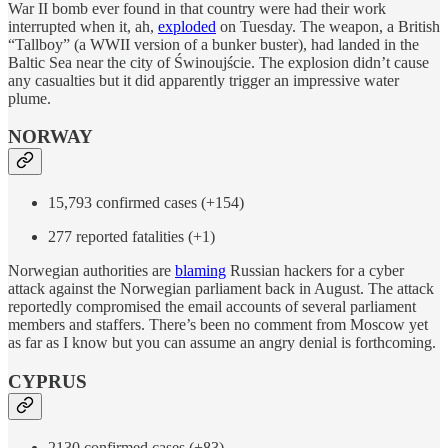
War II bomb ever found in that country were had their work
interrupted when it, ah,
exploded
on Tuesday. The weapon, a British
“Tallboy” (a WWII version of a bunker buster), had landed in the
Baltic Sea near the city of Świnoujście. The explosion didn’t cause
any casualties but it did apparently trigger an impressive water
plume.
NORWAY
15,793 confirmed cases (+154)
277 reported fatalities (+1)
Norwegian authorities are
blaming
Russian hackers for a cyber
attack against the Norwegian parliament back in August. The attack
reportedly compromised the email accounts of several parliament
members and staffers. There’s been no comment from Moscow yet
as far as I know but you can assume an angry denial is forthcoming.
CYPRUS
2130 confirmed cases (+83)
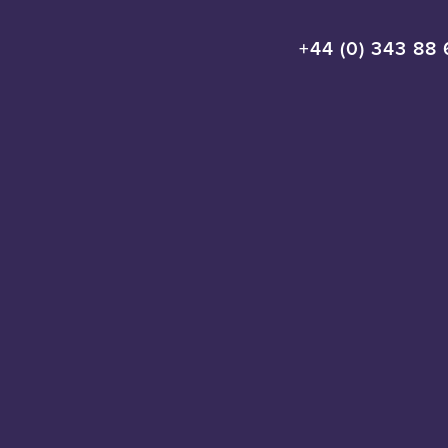
+44 (0) 343 88 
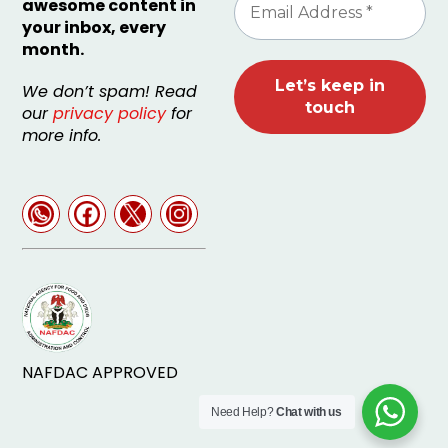
awesome content in
your inbox, every
month.
We don’t spam! Read
our
privacy policy
for
more info.
NAFDAC APPROVED
Need Help?
Chat with us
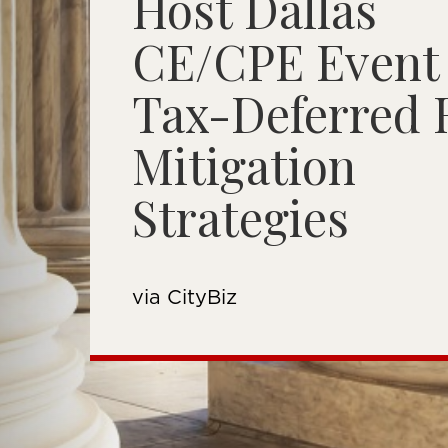
Host Dallas
CE/CPE Event
Tax-Deferred 
Mitigation
Strategies
via CityBiz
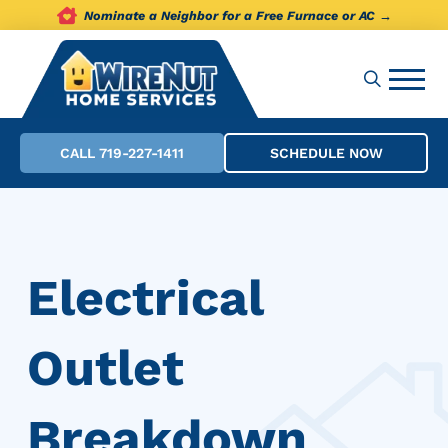
Nominate a Neighbor for a Free Furnace or AC →
CALL 719-227-1411
SCHEDULE NOW
Electrical
Outlet
Breakdown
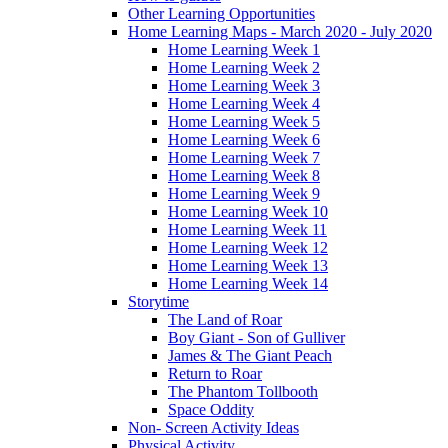
Other Learning Opportunities
Home Learning Maps - March 2020 - July 2020
Home Learning Week 1
Home Learning Week 2
Home Learning Week 3
Home Learning Week 4
Home Learning Week 5
Home Learning Week 6
Home Learning Week 7
Home Learning Week 8
Home Learning Week 9
Home Learning Week 10
Home Learning Week 11
Home Learning Week 12
Home Learning Week 13
Home Learning Week 14
Storytime
The Land of Roar
Boy Giant - Son of Gulliver
James & The Giant Peach
Return to Roar
The Phantom Tollbooth
Space Oddity
Non- Screen Activity Ideas
Physical Activity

--------------------

◆ Task instructions ◆
What is needed is an exact repeat of only the lines from the one containing "privacy policy" through the last line of the listing above, both ends included, without the pictures.

◆ Result for this exercise ◆
privacy policy
for
more info.
NAFDAC APPROVED
Need Help?
Chat with us
Host Dallas
CE/CPE Event
Tax-Deferred 
Mitigation
Strategies
via CityBiz
Nominate a Neighbor for a Free Furnace or AC →
CALL 719-227-1411
SCHEDULE NOW
Electrical
Outlet
Breakdown
Other Learning Opportunities
Home Learning Maps - March 2020 - July 2020
Home Learning Week 1
Home Learning Week 2
Home Learning Week 3
Home Learning Week 4
Home Learning Week 5
Home Learning Week 6
Home Learning Week 7
Home Learning Week 8
Home Learning Week 9
Home Learning Week 10
Home Learning Week 11
Home Learning Week 12
Home Learning Week 13
Home Learning Week 14
Storytime
The Land of Roar
Boy Giant - Son of Gulliver
James & The Giant Peach
Return to Roar
The Phantom Tollbooth
Space Oddity
Non- Screen Activity Ideas
Physical Activity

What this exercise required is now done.